| TASK STATEMENT |
Exact copies of the records below are needed, free of pictures.
SUPPLIED DATA: Begin
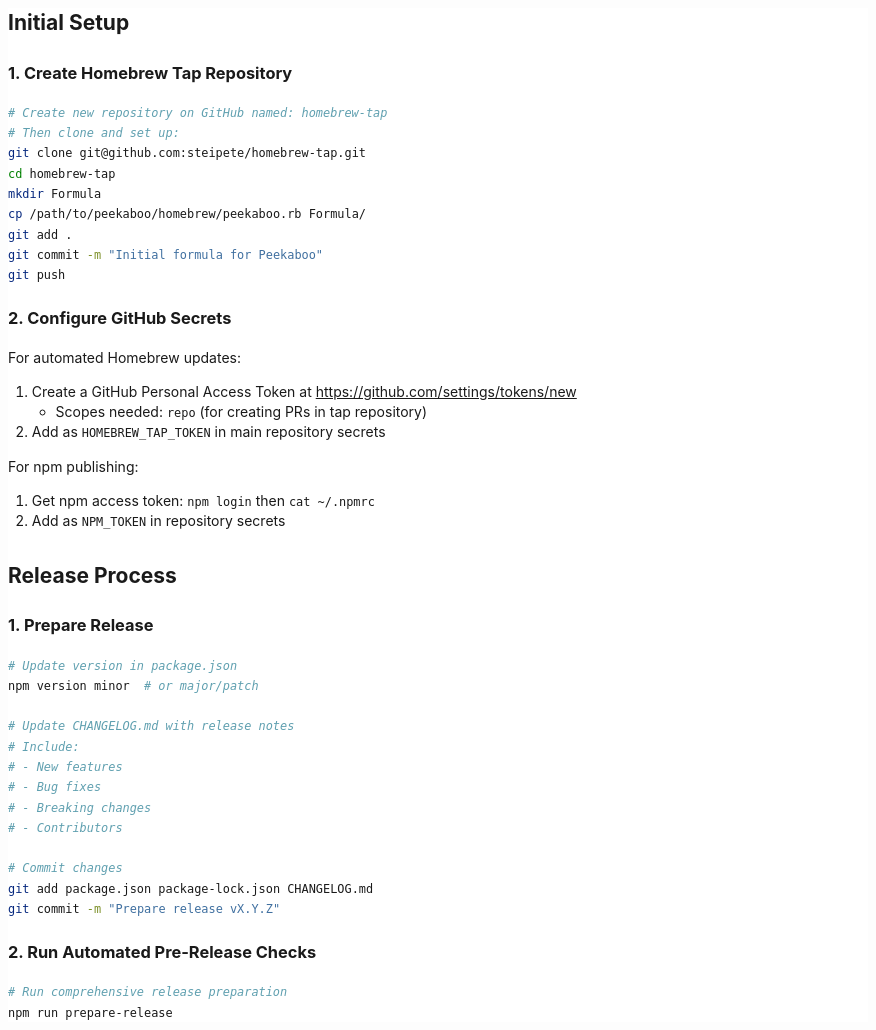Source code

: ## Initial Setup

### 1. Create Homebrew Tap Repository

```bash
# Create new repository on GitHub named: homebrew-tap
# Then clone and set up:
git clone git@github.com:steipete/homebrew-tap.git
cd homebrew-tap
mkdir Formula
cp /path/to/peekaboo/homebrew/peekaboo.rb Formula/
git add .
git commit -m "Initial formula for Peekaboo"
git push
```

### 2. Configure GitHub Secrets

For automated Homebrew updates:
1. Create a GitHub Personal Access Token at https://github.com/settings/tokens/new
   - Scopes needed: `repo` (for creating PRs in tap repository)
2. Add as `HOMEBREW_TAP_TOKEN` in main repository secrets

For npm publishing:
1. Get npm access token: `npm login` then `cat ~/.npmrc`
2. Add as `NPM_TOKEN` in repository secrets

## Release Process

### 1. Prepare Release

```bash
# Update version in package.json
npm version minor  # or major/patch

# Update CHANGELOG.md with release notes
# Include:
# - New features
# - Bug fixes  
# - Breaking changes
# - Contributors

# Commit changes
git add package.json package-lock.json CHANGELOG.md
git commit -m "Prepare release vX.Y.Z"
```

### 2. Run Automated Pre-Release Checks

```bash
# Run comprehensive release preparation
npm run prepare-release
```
SUPPLIED DATA: End
| OUTPUT OF THE EXERCISE |
Source code

: ## Initial Setup

### 1. Create Homebrew Tap Repository

```bash
# Create new repository on GitHub named: homebrew-tap
# Then clone and set up:
git clone git@github.com:steipete/homebrew-tap.git
cd homebrew-tap
mkdir Formula
cp /path/to/peekaboo/homebrew/peekaboo.rb Formula/
git add .
git commit -m "Initial formula for Peekaboo"
git push
```

### 2. Configure GitHub Secrets

For automated Homebrew updates:
1. Create a GitHub Personal Access Token at https://github.com/settings/tokens/new
   - Scopes needed: `repo` (for creating PRs in tap repository)
2. Add as `HOMEBREW_TAP_TOKEN` in main repository secrets

For npm publishing:
1. Get npm access token: `npm login` then `cat ~/.npmrc`
2. Add as `NPM_TOKEN` in repository secrets

## Release Process

### 1. Prepare Release

```bash
# Update version in package.json
npm version minor  # or major/patch

# Update CHANGELOG.md with release notes
# Include:
# - New features
# - Bug fixes  
# - Breaking changes
# - Contributors

# Commit changes
git add package.json package-lock.json CHANGELOG.md
git commit -m "Prepare release vX.Y.Z"
```

### 2. Run Automated Pre-Release Checks

```bash
# Run comprehensive release preparation
npm run prepare-release
```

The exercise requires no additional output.